— ABOUT THIS TASK —
Every line containing the word "File" must be pulled from the records.

--- EXTRACTED RECORDS ---

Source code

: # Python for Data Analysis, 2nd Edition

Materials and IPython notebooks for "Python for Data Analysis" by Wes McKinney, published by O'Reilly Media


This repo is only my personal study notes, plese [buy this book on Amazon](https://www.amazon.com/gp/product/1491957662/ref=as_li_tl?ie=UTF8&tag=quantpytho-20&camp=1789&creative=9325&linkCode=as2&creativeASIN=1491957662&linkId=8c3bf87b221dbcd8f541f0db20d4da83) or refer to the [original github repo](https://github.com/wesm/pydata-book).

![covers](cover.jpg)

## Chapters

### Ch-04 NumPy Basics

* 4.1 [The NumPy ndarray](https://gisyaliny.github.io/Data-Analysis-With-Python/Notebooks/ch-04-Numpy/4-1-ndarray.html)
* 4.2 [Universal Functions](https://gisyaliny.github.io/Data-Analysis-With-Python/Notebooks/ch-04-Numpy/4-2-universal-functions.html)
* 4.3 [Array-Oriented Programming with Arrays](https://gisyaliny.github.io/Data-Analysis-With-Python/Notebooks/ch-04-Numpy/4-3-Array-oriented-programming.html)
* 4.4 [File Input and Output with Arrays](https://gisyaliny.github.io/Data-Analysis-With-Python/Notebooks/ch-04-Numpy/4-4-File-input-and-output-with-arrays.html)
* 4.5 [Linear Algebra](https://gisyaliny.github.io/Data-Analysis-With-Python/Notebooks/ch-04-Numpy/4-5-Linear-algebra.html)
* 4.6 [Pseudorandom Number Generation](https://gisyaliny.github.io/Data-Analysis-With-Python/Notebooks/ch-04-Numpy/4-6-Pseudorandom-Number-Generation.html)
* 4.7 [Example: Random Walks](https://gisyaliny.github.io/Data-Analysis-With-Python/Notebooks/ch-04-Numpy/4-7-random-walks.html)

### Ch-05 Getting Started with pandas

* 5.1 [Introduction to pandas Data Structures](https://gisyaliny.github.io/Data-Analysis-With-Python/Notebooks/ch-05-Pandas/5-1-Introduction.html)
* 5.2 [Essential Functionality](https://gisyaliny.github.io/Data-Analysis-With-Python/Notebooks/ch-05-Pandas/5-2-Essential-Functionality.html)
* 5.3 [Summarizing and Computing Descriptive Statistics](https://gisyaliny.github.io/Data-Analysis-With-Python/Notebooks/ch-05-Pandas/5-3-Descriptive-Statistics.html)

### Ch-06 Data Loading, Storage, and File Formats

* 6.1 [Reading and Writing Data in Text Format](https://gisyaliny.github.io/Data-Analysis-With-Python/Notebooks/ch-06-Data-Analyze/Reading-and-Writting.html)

---

— RESPONSE BOX —
* 4.4 [File Input and Output with Arrays](https://gisyaliny.github.io/Data-Analysis-With-Python/Notebooks/ch-04-Numpy/4-4-File-input-and-output-with-arrays.html)
### Ch-06 Data Loading, Storage, and File Formats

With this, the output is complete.